The Chinese government says 23 million people will enter the Tibetan Autonomous Region this year,an area with a permanent population of just 3.2 million. The figures are suspicious to say the least – it would mean 63,000 people entering the area every day – but accurate or not, numbers are on the rise. In the decade since a train route was opened across the high-altitude plateau, Tibet has seen an 11-fold increase in visitors.
And the country has been made ready for them. Tibetan villages like Zhaxigang in the south-east of the country have been bulldozed, replaced with houses built by Chinese real estate developers. They are picture perfect replicas of the homes that used to stand there. Tibetans who lost their homes will be given new accommodation, officials have said but their opportunities to make money may be limited. Restaurants in a nearby site are overwhelmingly run by Han Chinese.

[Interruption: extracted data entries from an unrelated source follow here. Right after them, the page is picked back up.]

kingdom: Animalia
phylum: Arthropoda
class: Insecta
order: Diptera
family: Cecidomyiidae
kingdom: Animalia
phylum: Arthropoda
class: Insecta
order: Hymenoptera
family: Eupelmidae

Large areas of Lhasa to look like any modern Chinese city these days, with hundreds of old buildings knocked down to make way for shopping malls, restaurants and modern blocks of flats. It already boasts an Intercontinental Hotel as well as a Sheraton, a St. Regis and a Shangri-La, and officials predict 10 more luxury hotels there by 2020.
The Chinese government is investing heavily, enthusiastically promoting tourism as a pillar of the economy with hopes that it will soon become a world class holiday destination. “It is the new engine for development in Tibet,” Penpa Tashi, vice chairman of the Tibet Autonomous Region told reporters shortly before the opening ceremony of the Third China Tibet Tourism and Culture Expo in Lhasa.

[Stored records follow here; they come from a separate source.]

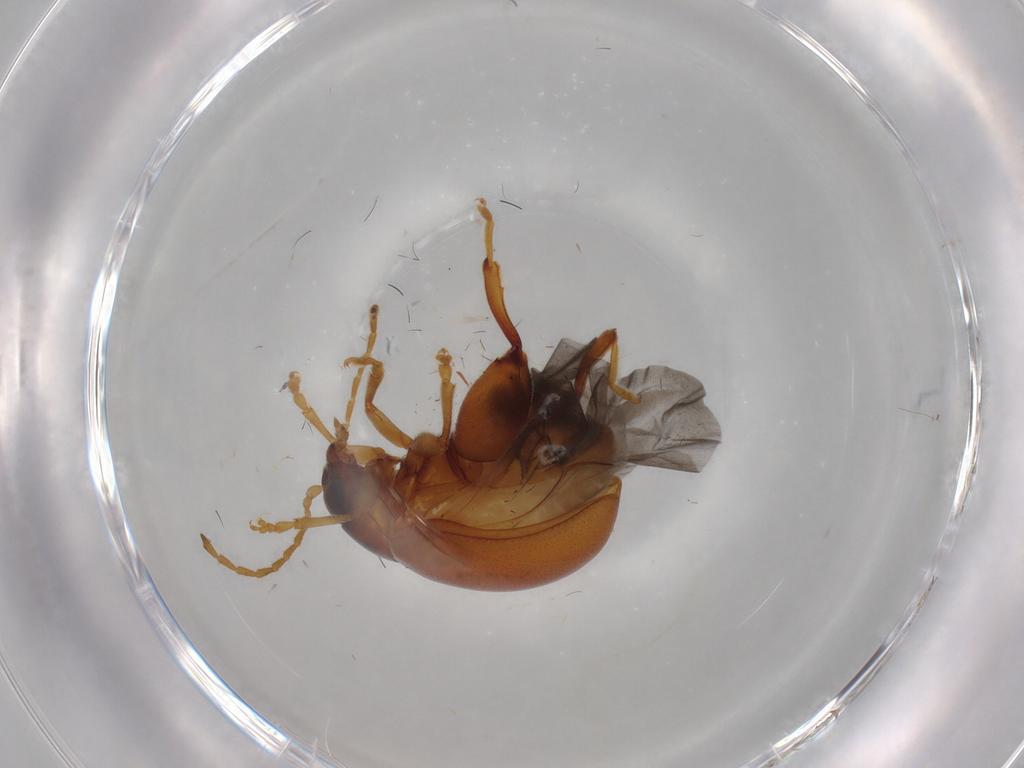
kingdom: Animalia
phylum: Arthropoda
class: Insecta
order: Coleoptera
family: Chrysomelidae
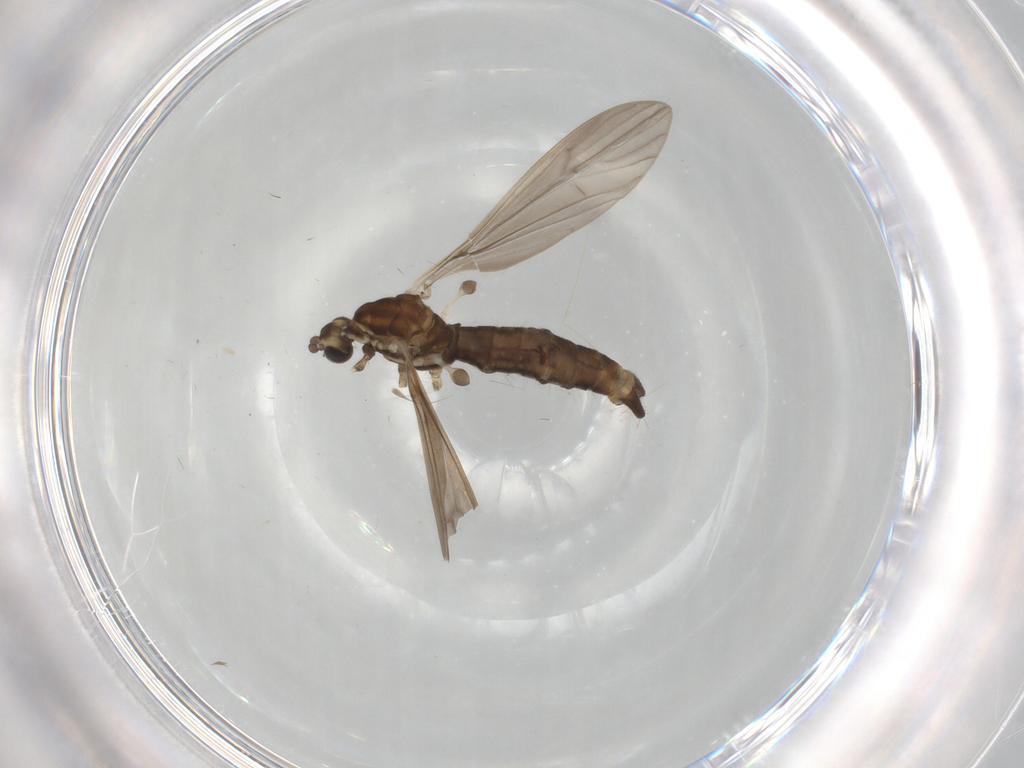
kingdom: Animalia
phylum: Arthropoda
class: Insecta
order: Diptera
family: Limoniidae
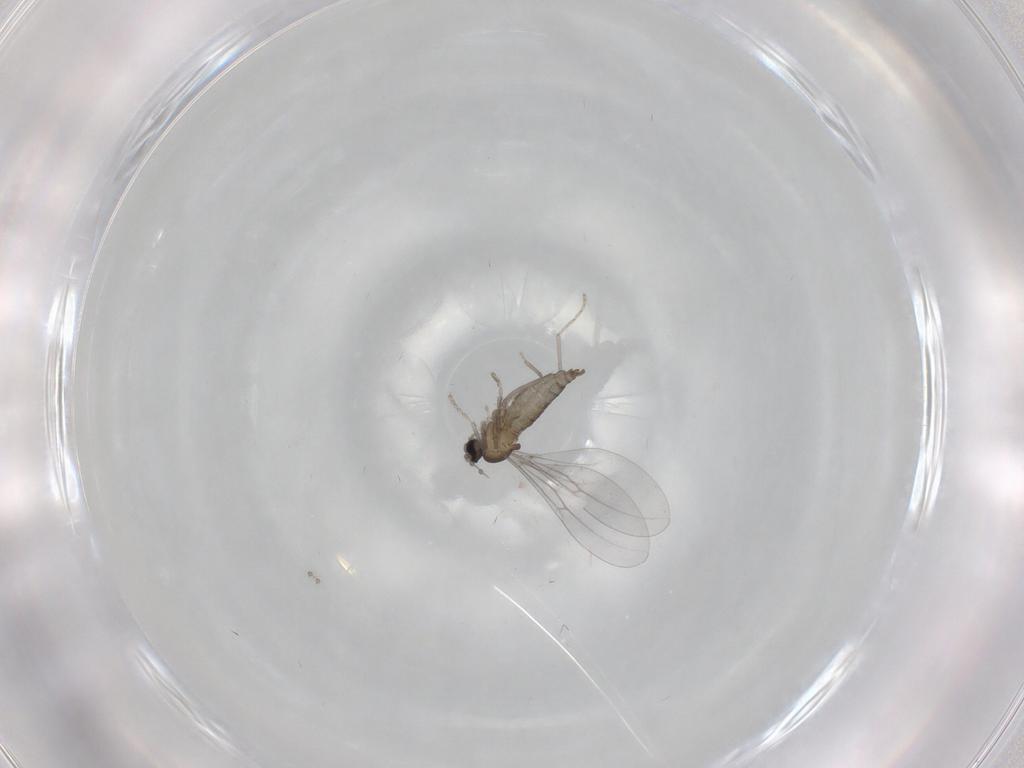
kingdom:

Tourism already makes up one-fifth of the economy of the Tibetan Autonomous Region, has created 320,000 jobs and is helping to fuel double-digit rates of growth, officials say but critics argue that Tibetan culture is being destroyed, its environment ruined and its holy sites overwhelmed by Chinese tourists.
Elliot Sperling, an Indiana University professor says China has a narrow, materialist view of development as the solution to all Tibet’s problems, and warned that tourism risks turning parts of the country into a “Lama Disneyland.”

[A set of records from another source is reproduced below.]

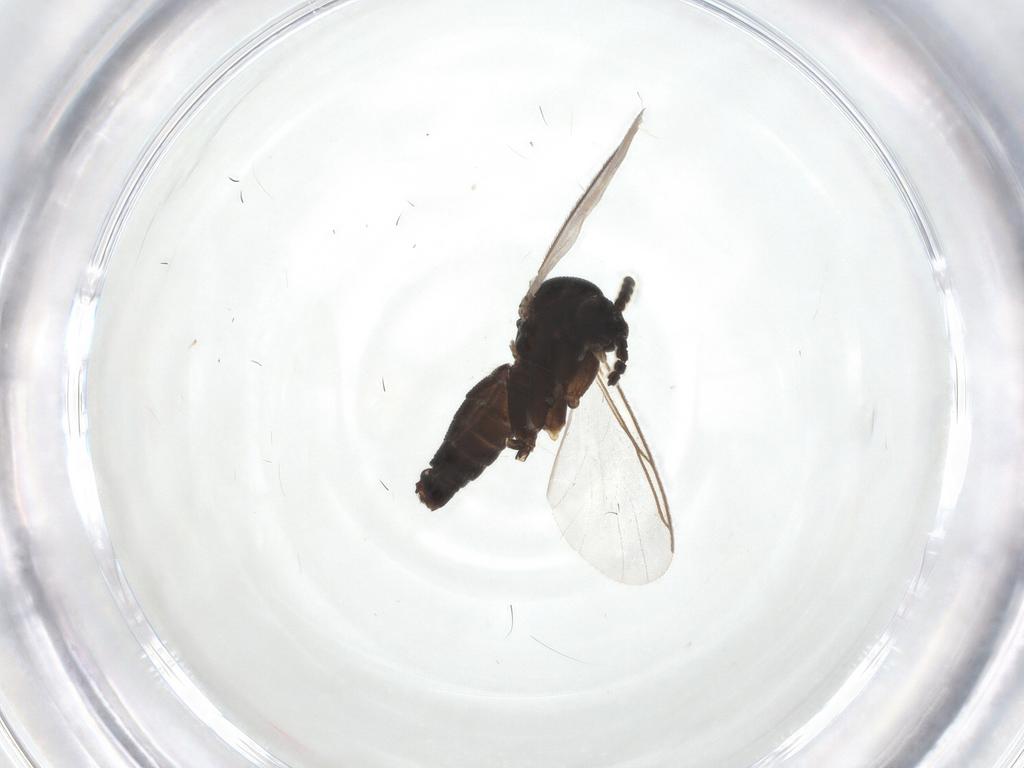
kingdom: Animalia
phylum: Arthropoda
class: Insecta
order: Diptera
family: Mycetophilidae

“Lhasa has been turned from a holy place of pilgrimage into a tourist site,” said Tibetan writer Woeser who last visited the city three years ago. “Most tourist shops in the Tibetan old town are owned by Han Chinese and many supposedly Tibetan artefacts are manufactured in other parts of China.”
Professor Christiaan Krieger has likened the changes to how the United States treated its developing West 100 years ago. “They are commodifying the native people,” she stated, “bringing them out as an ethnic display for the consumption of people back east.”
If the tourism industry continues to grow at this rate, more people from mainland China – keen to profit from visitors – will move to the region permanently and the relatively small Tibetan population will become increasingly marginalised.
Some Tibetans do benefit from tourism: many tour agencies run by locals have opened in recent years and Wang Songping, deputy director of the Tibet Tourism Development Commission maintains that the industry has both positive and negative effects everywhere in the world. The influx of money will encourage people to protect “their intangible cultural heritage,” he argues.
But in the vast majority of cases, critics say, Tibetans are neither consulted nor empowered as their land is transformed. The top jobs and most of the profits are being monopolised by companies and people from elsewhere in China, fuelling the kind of resentment that contributed to the riots across the country in 2008.